The dollar slid for a second straight session primarily on subdued US inflation readings. On Wednesday, the core reading in the July consumer price index came in softer then forecast.
December delivery gold was up $6.10 an ounce at $639.00 an ounce on the New York Mercantile Exchange's Comex division.
Though off the session high of $643.00, it was well up from the low of $632.10. Comex estimated final volume at 35,000 lots, down from Tuesday's volume of 40,043 lots.
The July US consumer inflation report strengthened the notion the Fed would not need to resume a credit-tightening stance at it's September meeting.
The core inflation rate, which excludes food and energy prices, came in below forecasts. A weaker dollar often boosts sales of dollar-denominated assets like gold in overseas markets.
The dollar continued its decline when other reports showed the pace of US home building and industrial production both fell more than expected in July.
"This all suggests that the Fed may not be raising interest rates again, while comments abroad suggest that other central banks will hike rates further," said David Durance, chief strategist at Julius Bear Investment Management in New York.
With technical factors directing much of the recent gold trade, some traders noted that support levels held on Tuesday's downdraft which they considered a bullish sign.
"We've been in a wide range from $643 down to $630.
But today we went up because the recent selling dried up, along with the weaker-than-expected CPI number. People tried to push it higher, there were a lot of longs in the market, the mood in the market was positive," said one gold dealer.
Chart watchers noted that support at $630 per ounce held on Tuesday, but gold also failed to surpass on Monday's $643 high.

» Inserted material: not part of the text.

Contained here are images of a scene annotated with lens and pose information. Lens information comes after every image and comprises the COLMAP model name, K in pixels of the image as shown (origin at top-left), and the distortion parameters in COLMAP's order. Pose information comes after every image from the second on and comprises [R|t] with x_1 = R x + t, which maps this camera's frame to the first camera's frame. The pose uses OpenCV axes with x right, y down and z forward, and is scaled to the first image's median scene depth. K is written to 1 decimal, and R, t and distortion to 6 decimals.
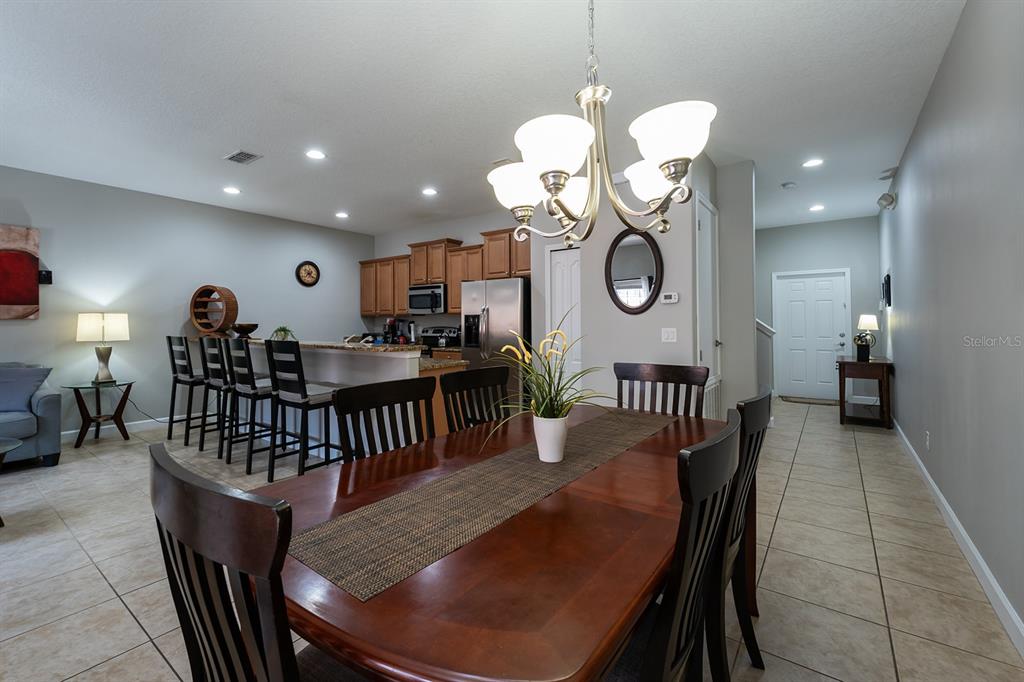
lens RADIAL K [[432.0, 0, 513.1], [0, 432.0, 330.9], [0, 0, 1]] dist [0.000475, 0.000005]
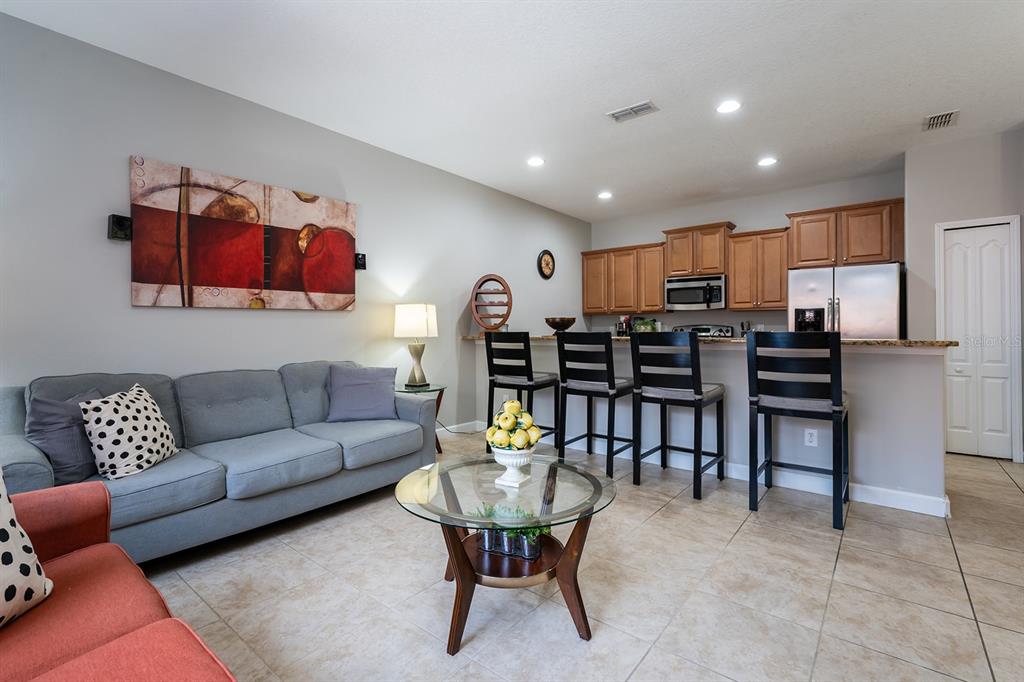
lens RADIAL K [[447.6, 0, 512.0], [0, 447.6, 341.3], [0, 0, 1]] dist [-0.001320, 0.000060]
pose [[0.999662, 0.002440, -0.025873, -0.659989], [-0.002262, 0.999974, 0.006893, 0.022402], [0.025889, -0.006832, 0.999641, 0.110958]]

"Once the market understood that we weren't going to break that high today, there was some long liquidation and that's why we closed $5 off the high," the dealer said.
Gold traders largely ignored the decline in oil, which fell over $1 to $72 a barrel after weekly inventory data showed supplies in line with expectations.
Spot gold advanced to $627.0/7.80 an ounce late in New York trade, up from $623.60/624.40 an ounce on Tuesday.
On Wednesday's late bullion fix in London was $629.75.
Silver also charged higher on the dollar's decline.
Comex September silver finished with strong gains of 20.0 cents at $12.2850 an ounce, and set a one-week peak at $12.44, up from a low at $12.07 an ounce.
Spot silver was quoted firmer at $12.25/12.35 an ounce in late New York trade compared with $12.01/2.11 late on Tuesday.
Silver was fixed at $12.15 an ounce. Nymex October platinum was up $9.60 by the end at $1,251 an ounce. Spot platinum rose to $1,238/1,243.
September palladium gained $11.70 to $336.40 an ounce. Spot palladium edged off the day's highs to close at $331/335 an ounce.